I was totally going to say something along the same lines!! And PUPPIES!!! I'm screwed. Just please don't ever do a puppies in the snow theme.


----------



## xellil (Apr 4, 2011)

On the first one, I just ended up not voting because it seemed like voting for one was a vote against the others. And I liked them all. 

I am voting on this one but it's really, really hard.


----------



## DaneMama (Jun 27, 2008)

I wait until the very end to decide which one to vote for. That way I can spend a week or two mulling it over.


----------



## hmbutler (Aug 4, 2011)

DaneMama said:


> I wait until the very end to decide which one to vote for. That way I can spend a week or two mulling it over.
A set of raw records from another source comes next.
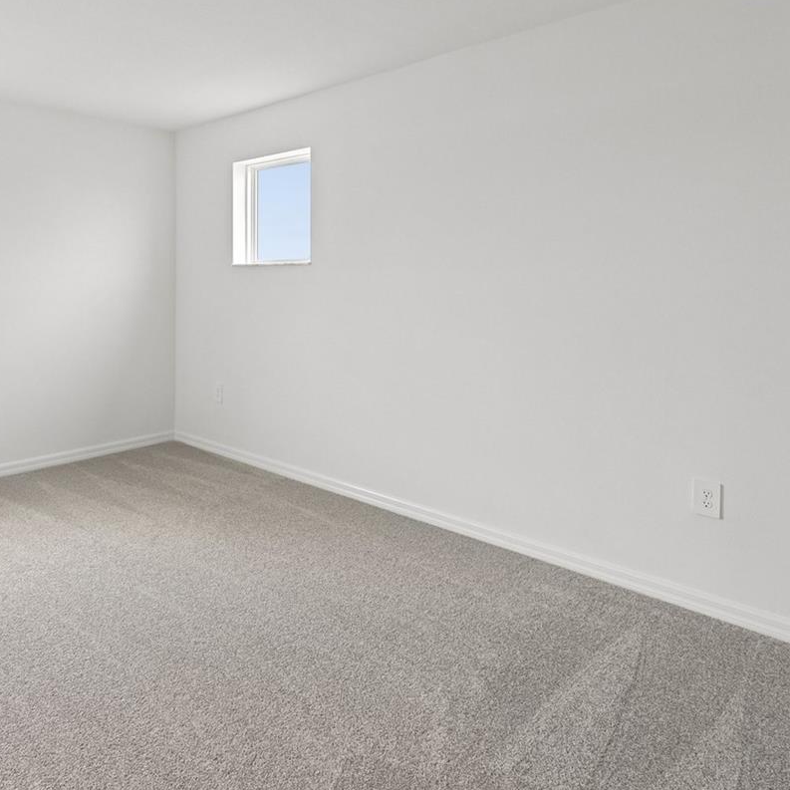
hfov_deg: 62.5
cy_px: 271
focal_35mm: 24
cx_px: 232
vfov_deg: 63.6
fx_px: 620
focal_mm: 14
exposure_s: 1/160
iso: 400
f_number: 8
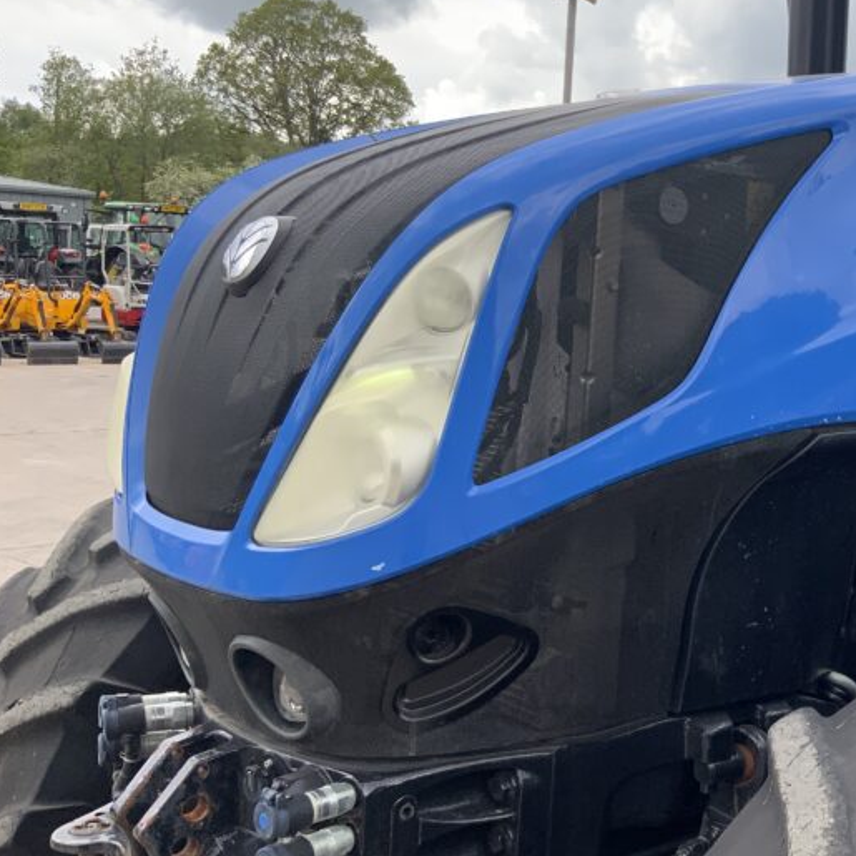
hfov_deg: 31.1
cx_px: 844
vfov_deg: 33.4
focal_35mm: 51
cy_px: 406
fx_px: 1427
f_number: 1.8
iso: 16
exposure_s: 1/446
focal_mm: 3
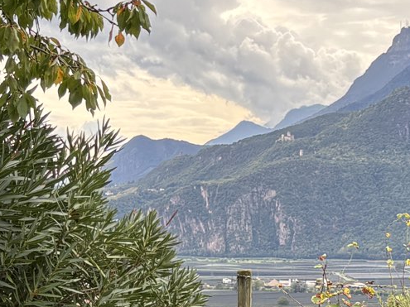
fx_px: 1492
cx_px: 369
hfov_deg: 15.5
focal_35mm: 126
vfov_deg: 11.5
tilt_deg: -6.2
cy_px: 389
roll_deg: -0.2
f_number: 1.6
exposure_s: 1/493
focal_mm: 5.96
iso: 50
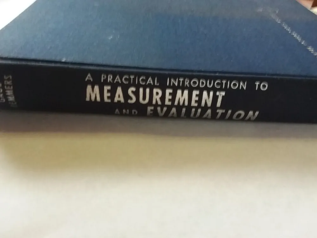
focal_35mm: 27
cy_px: 119
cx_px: 158
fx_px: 247
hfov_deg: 65.3
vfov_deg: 51.4
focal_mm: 2.91
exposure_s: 1/17
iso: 200
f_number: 1.9
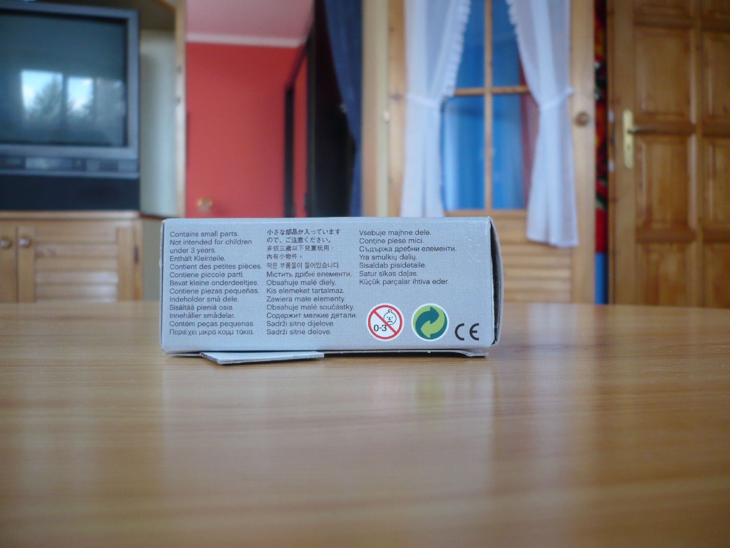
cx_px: 365
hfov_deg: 52.6
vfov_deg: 40.7
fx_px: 738
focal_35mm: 35
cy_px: 274
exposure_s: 1/25
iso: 100
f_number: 2.8
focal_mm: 5.8
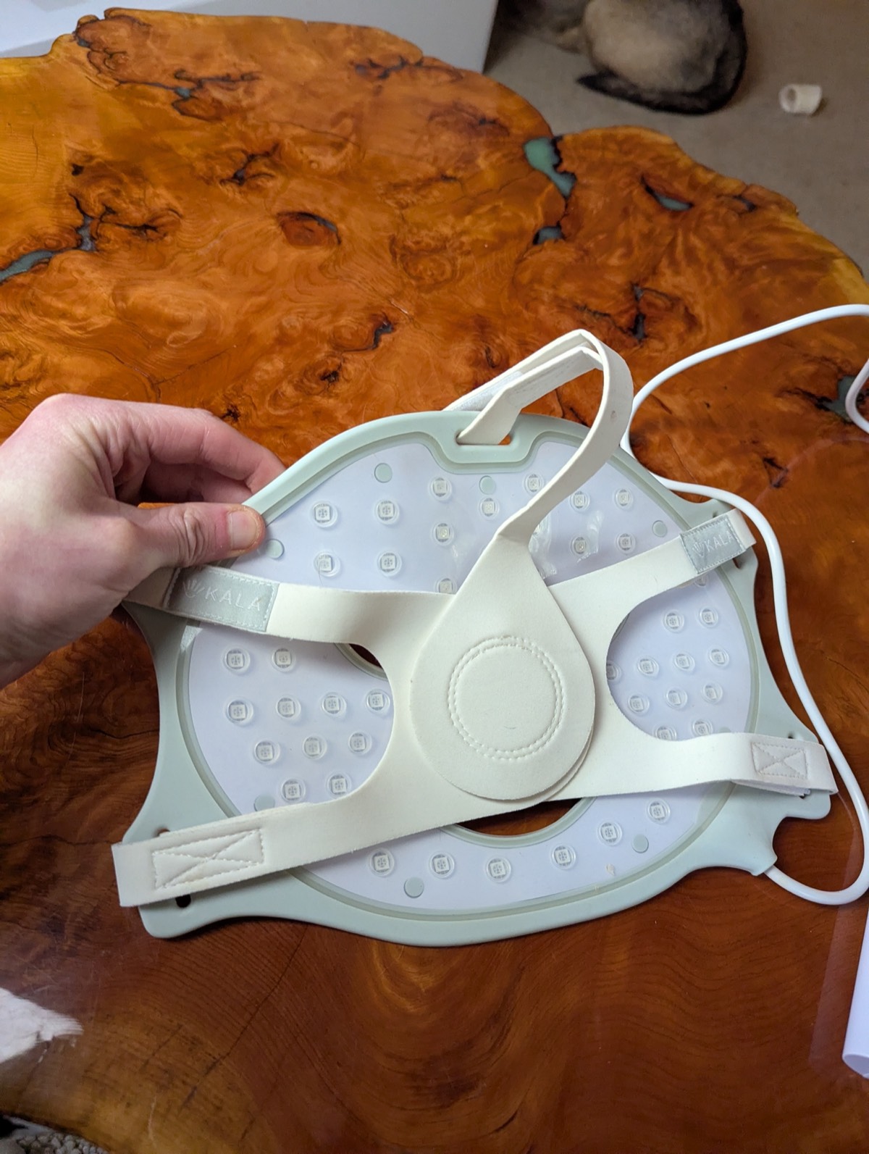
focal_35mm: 24
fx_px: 801
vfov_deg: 71.5
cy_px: 577
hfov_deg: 57.0
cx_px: 434
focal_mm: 6.81
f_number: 1.85
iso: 1383
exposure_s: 1/310
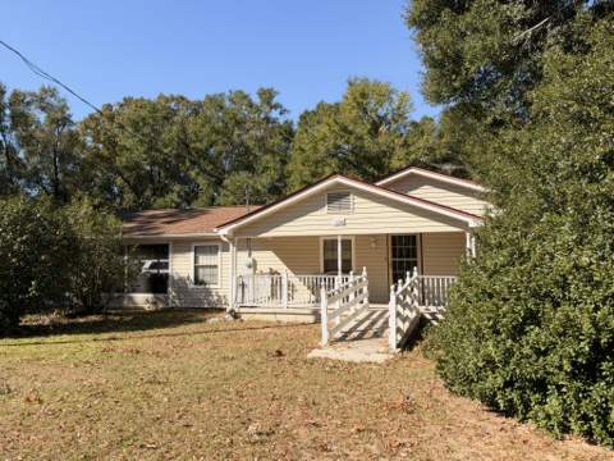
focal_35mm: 27
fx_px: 479
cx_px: 307
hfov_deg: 65.3
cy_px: 230
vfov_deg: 51.4
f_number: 1.8
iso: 64
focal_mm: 6.93
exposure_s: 1/2667
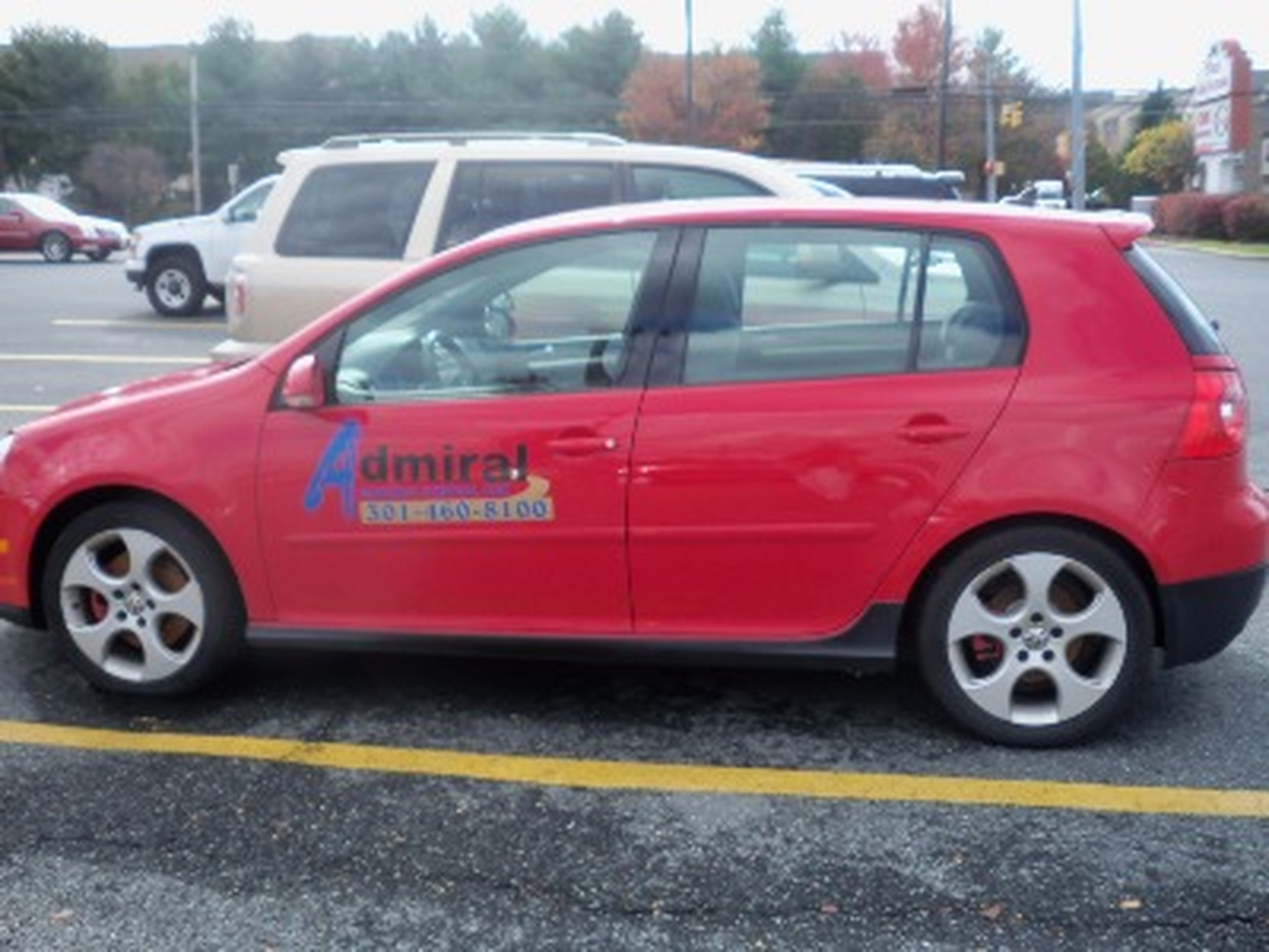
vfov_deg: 37.7
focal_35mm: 38
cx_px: 634
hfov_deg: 49.0
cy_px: 476
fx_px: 1393
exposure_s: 1/200
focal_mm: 6.3
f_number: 3.5
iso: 100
Or you wait until all the results are in so you know if your vote will be the decider??? haha


----------



## DaneMama (Jun 27, 2008)

hmbutler said:


> Or you wait until all the results are in so you know if your vote will be the decider??? haha


That too :tongue:


----------



## Tobi (Mar 18, 2011)

noooo, don't boycott it! :heh: I went through all of them for about twenty minutes today after Natalie put them up, and i couldn't bear to vote on my own, that was a hard decision!


----------



## Khan (Jan 17, 2010)

:faint:


Tobi said:


> noooo, don't boycott it! :heh: I went through all of them for about twenty minutes today after Natalie put them up, and i couldn't bear to vote on my own, that was a hard decision!


Well I'm not really boycotting it, we just need to figure out how to put ALL the pics on the page. Even if they are small, I would rather they all be on there then try and pic just one! And the categories are only going to get worse! I'm with Richelle, Puppies...Forget about it!! :faint:


----------



## Herzo (Feb 5, 2011)

I'm with all of you it was to hard. And now I have to look back and see because I think there will be a puppy one. Ohhhhhhhhhhhhh not good.


----------